- [REQUIREMENTS]
**a.** In the Astros game preview, which team is the only opponent from outside the AL West that both the Angels and the Rangers have played?
**b.** Please continue the Astros game preview from its last sentence.

- [READING TEXT]
Sunday, April 26, 2015

From the Office of the County Clerk - G17: Astros in Oakland

Scott Feldman (1-2, 5.09) versus Kendall Graveman (1-1, 6.94)

As the season ticks over from "just a little under 10% gone" to "just a little over 10% gone", the Astros continue to surprise - at least in the eyes of most pundits, and how they saw the standings at this point of the season.  The Astros remain atop the AL West - the official Hardest Division in Baseball from 2014.  This year, the AL West looks kind of the opposite with, er, around 10% of the season gone: the Astros' 10-7 record would sit atop only the AL East (on percentage points only) of the other divisions.  

But, note must be made that all AL West teams have played a lot of other teams within their division.  At close-of-play tomorrow, the Astros would have played one series against a team from outside their divisions - the AL Central - and that is all.  Their 18 games would have been made up with two series' against Oakland, and one against the Angels, one against the Rangers and one against the Mariners.  The Angels - to make a point - have also played the vast majority of intradivision games as well, but have played only one team outside the division in a 3 game series - the badass Royals.  And the Dallas-Fort Worth Rangers have also played only one team out of their division - also the Royals.  No wonder the Royals are so angry!

- [RECORDS]
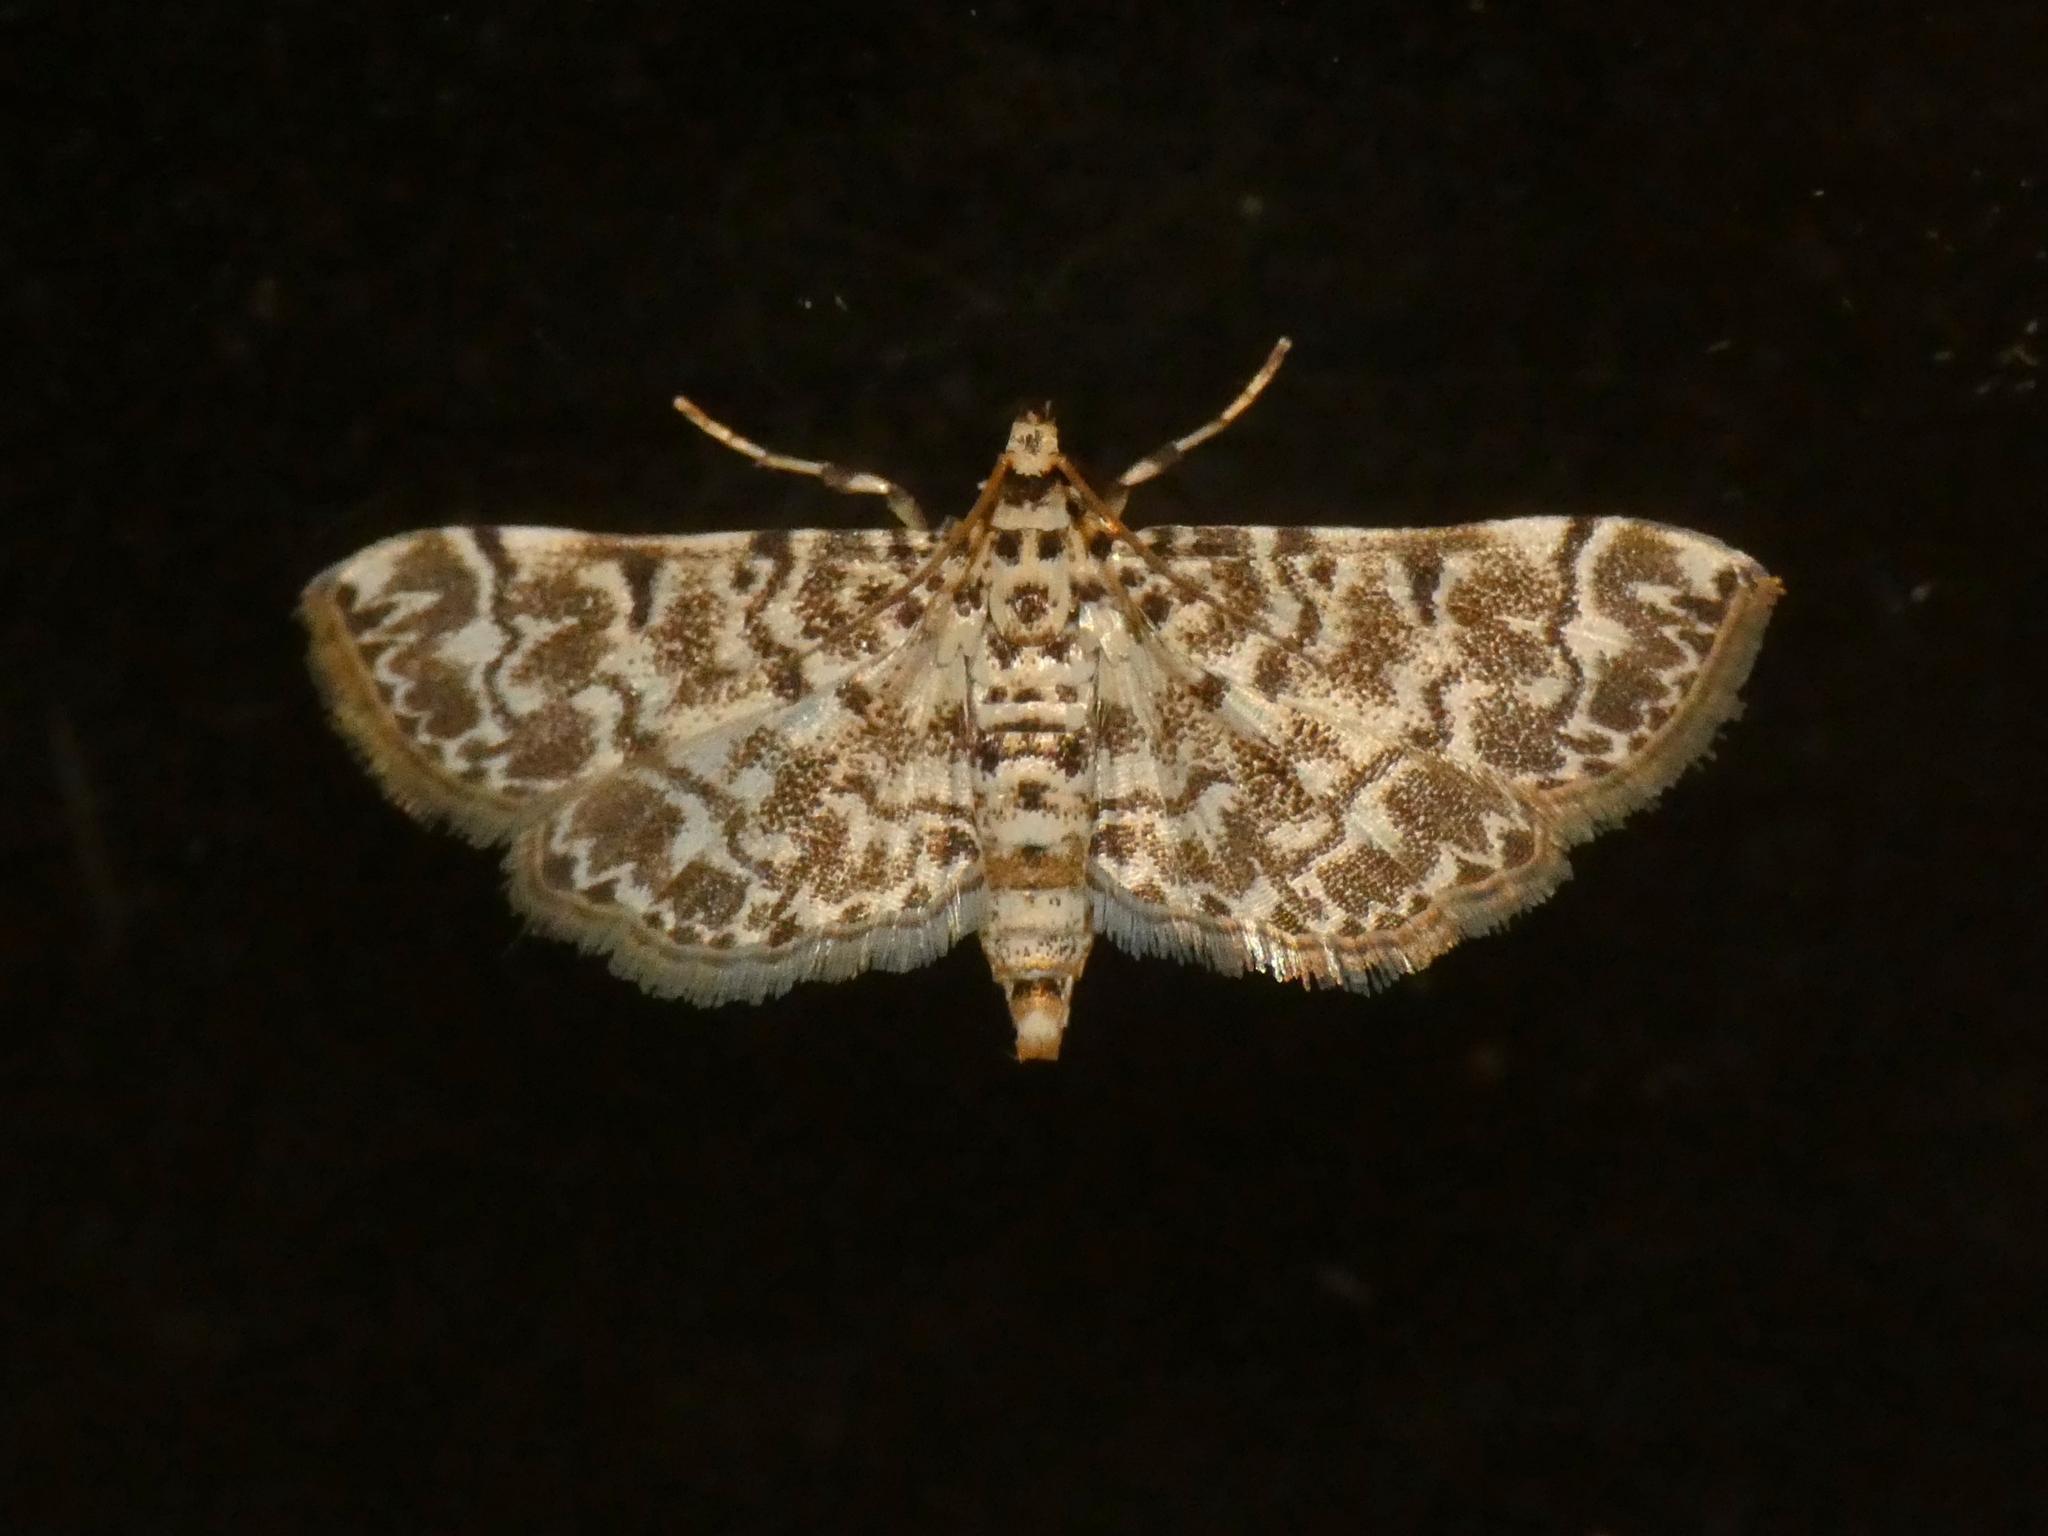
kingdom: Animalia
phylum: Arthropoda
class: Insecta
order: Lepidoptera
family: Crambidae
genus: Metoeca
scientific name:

==

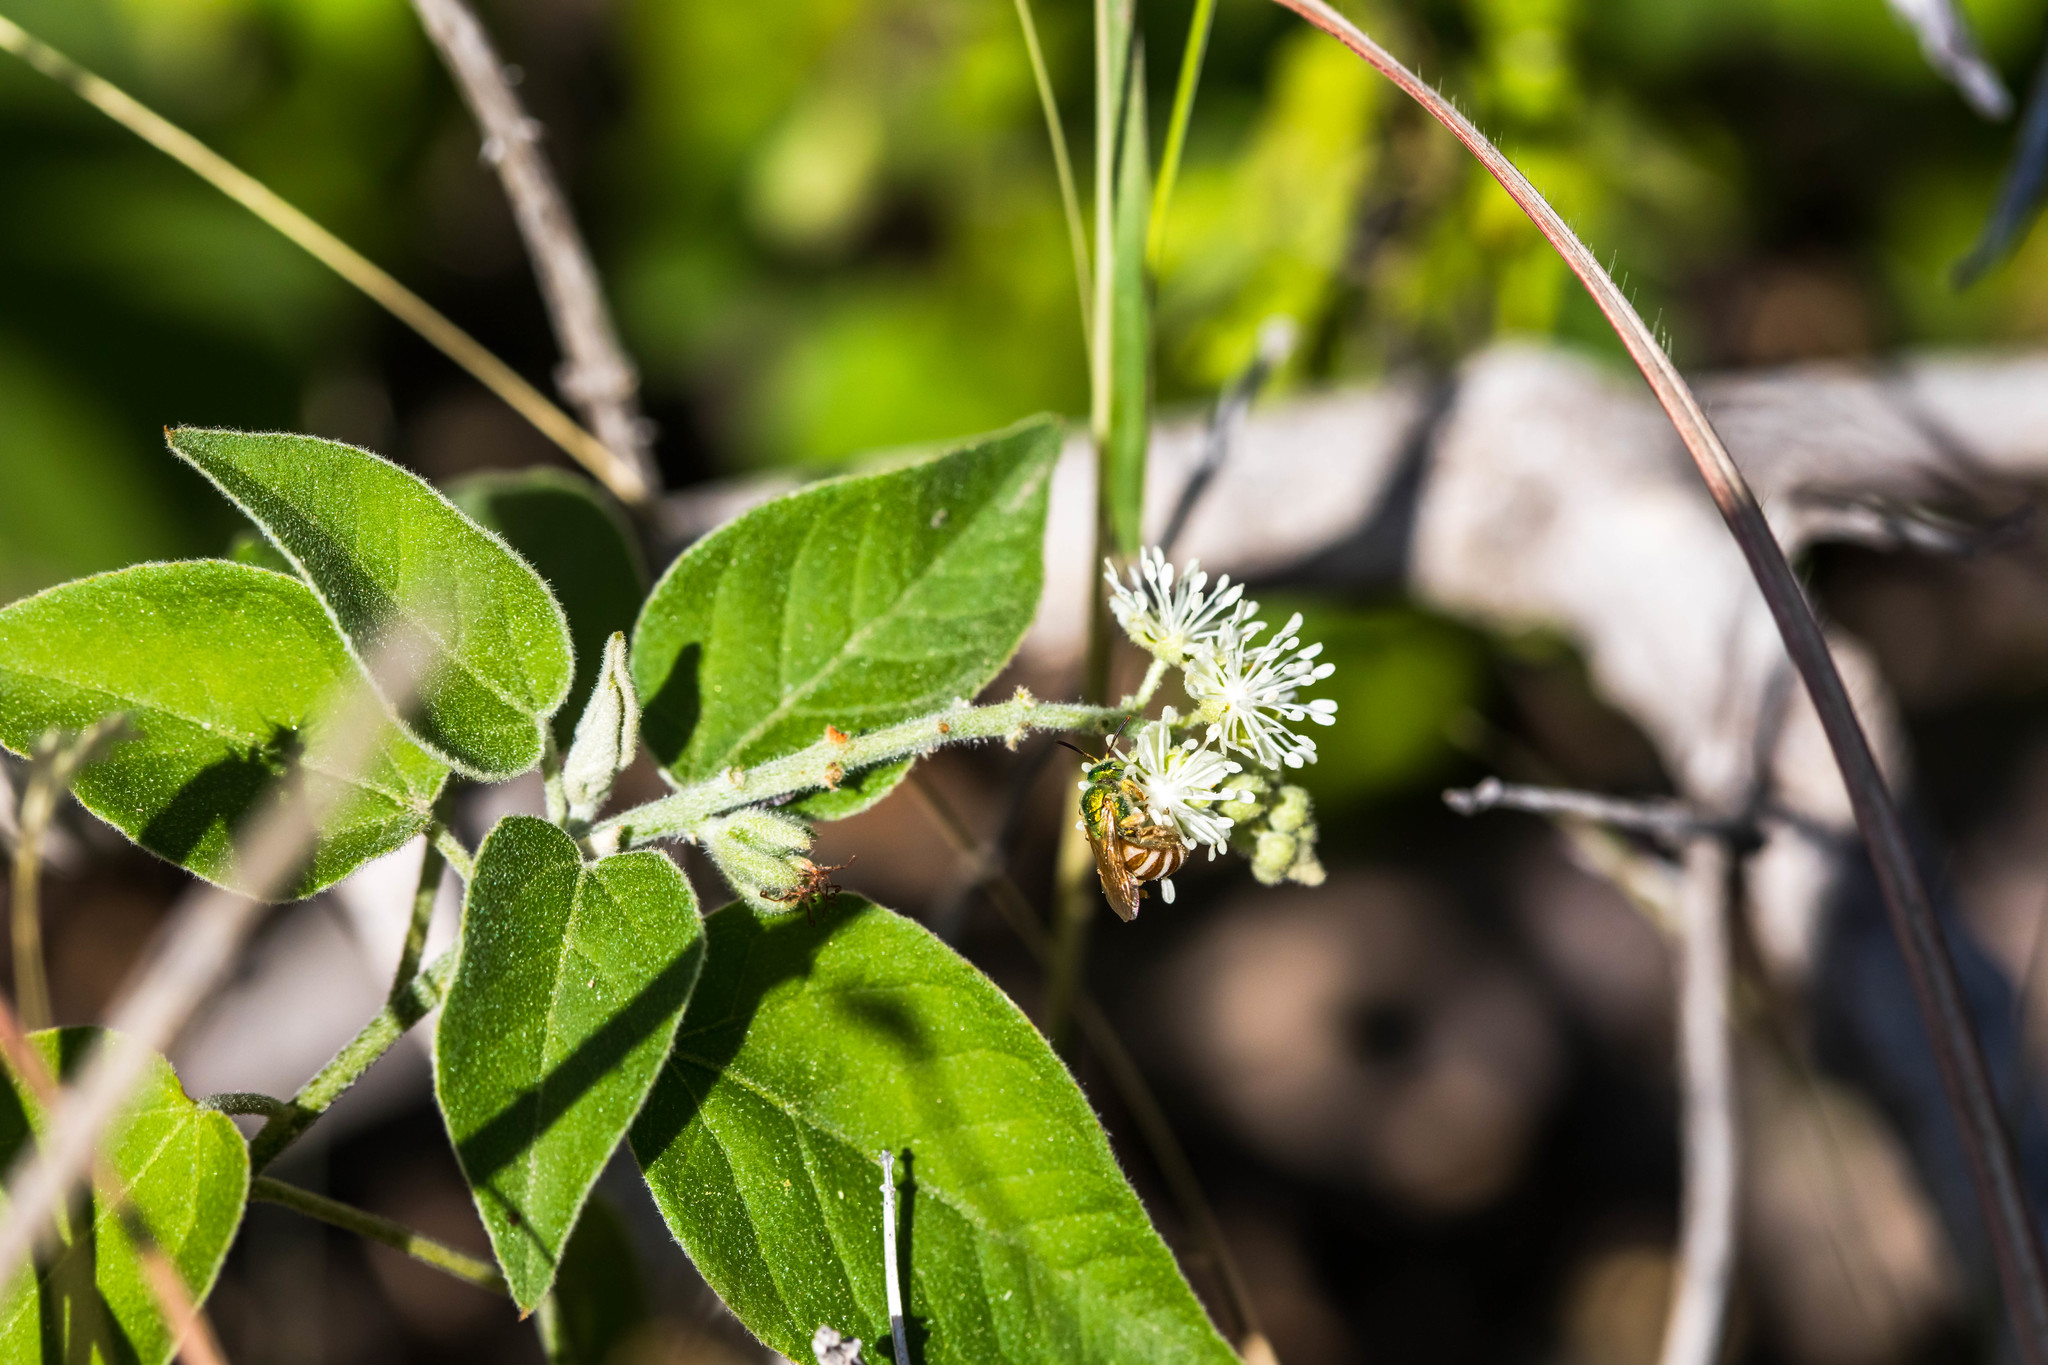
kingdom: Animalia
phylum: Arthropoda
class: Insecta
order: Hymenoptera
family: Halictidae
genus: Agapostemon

---

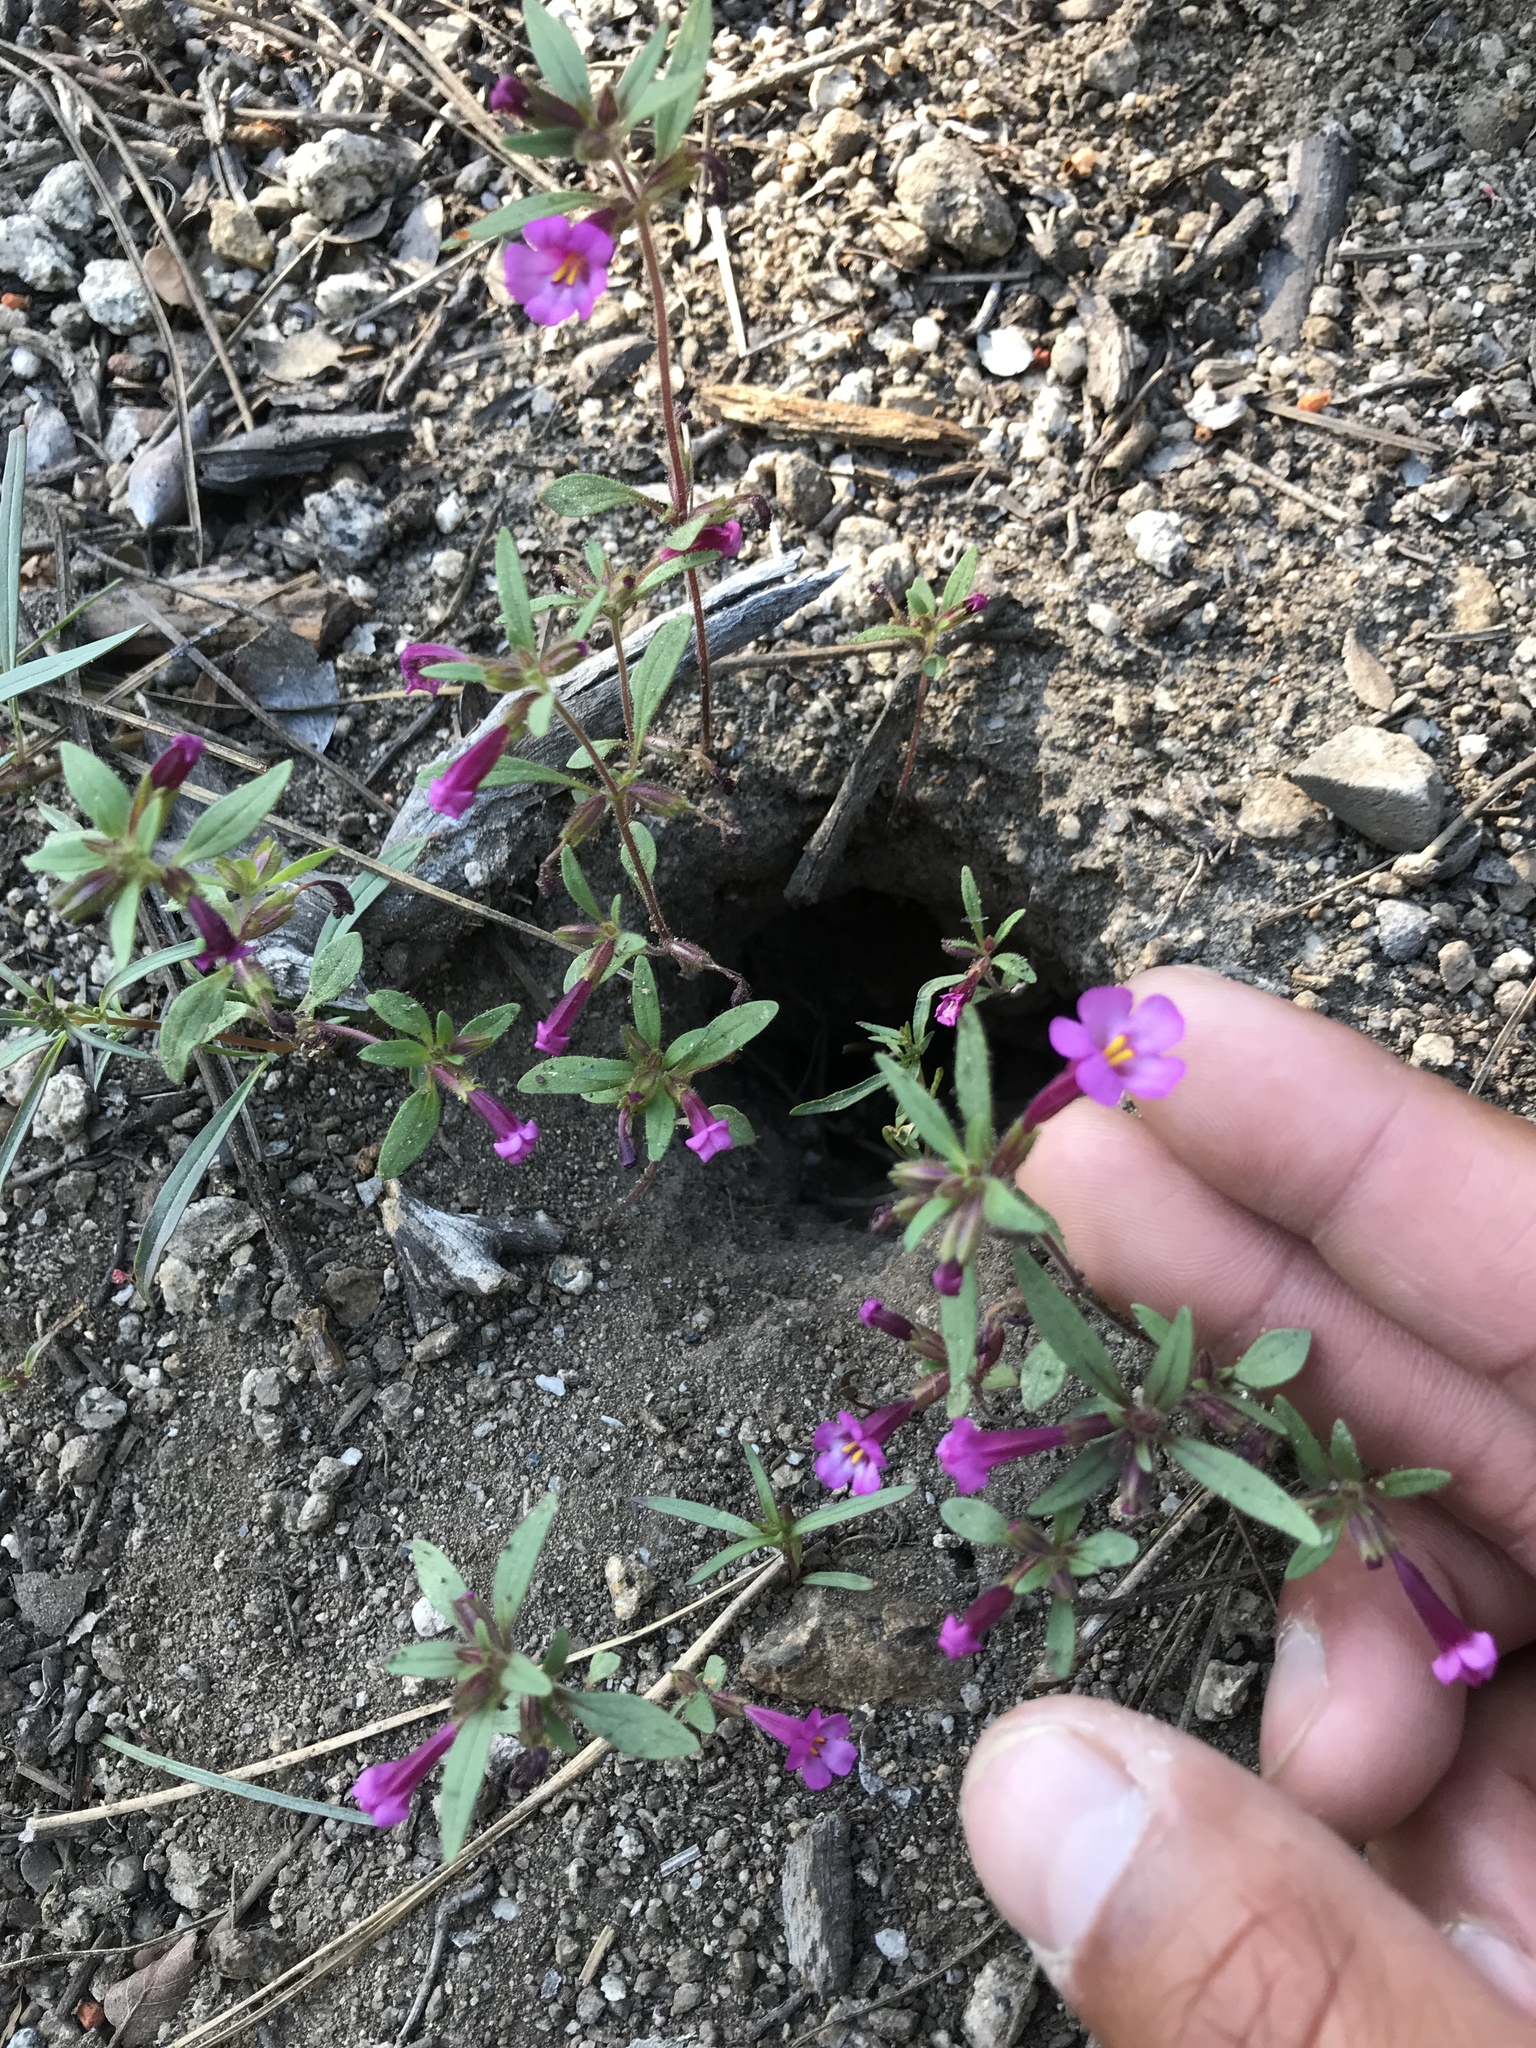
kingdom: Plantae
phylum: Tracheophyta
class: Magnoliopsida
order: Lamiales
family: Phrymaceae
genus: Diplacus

- [EXPECTED OUTPUTS]
**a.** The Royals.

**b.**
Time will tell whether the AL West will shake down to be a tough division again this year.  I would consider that - aside from perhaps the Rangers - there are no outstanding patsies in the division this year.  In terms of teams with a high ceiling, Seattle has been the trendy choice for the AL Pennant with a bunch of analysts.  But the Angels and the A's are both probably good-sized candidates for regression from last year, but one could easily see them dominating for long stretches again this year.  

Regardless of the calibre of the opposition, it remains pleasing to see the Astros sit at the top of the AL West, and win four of their first five in an early-season road trip down the western seaboard.

On the Mound:
Scott Feldman got the start, and he was provided the luxury of having a good-sized lead early on.  So he was able to pound the strike zone, and A.J. Hinch and Feldman together got to plan how they wanted to game to end.  The Astros had such a handy lead - 8 runs at the widest margin - that they had the opportunity to stretch Feldman out by allowing him to go over 100 pitches.  Stretching the starters out is probably more important than normal given that the starters have been on a 5-game rather than 5-day schedule recently.

Feldman retired the first five batters in order, and by then the Astros had a lead of 4 runs.  He walked Josh Reddick - who is as hot as anyone in baseball at the moment - with two outs in the second, but he bounced back to retire the next five in order.  The next baserunner was Stephen Vogt in the fifth, who singled with one out, but he was stranded at second after two consecutive groundouts - one advancing the runner, and one ending the inning.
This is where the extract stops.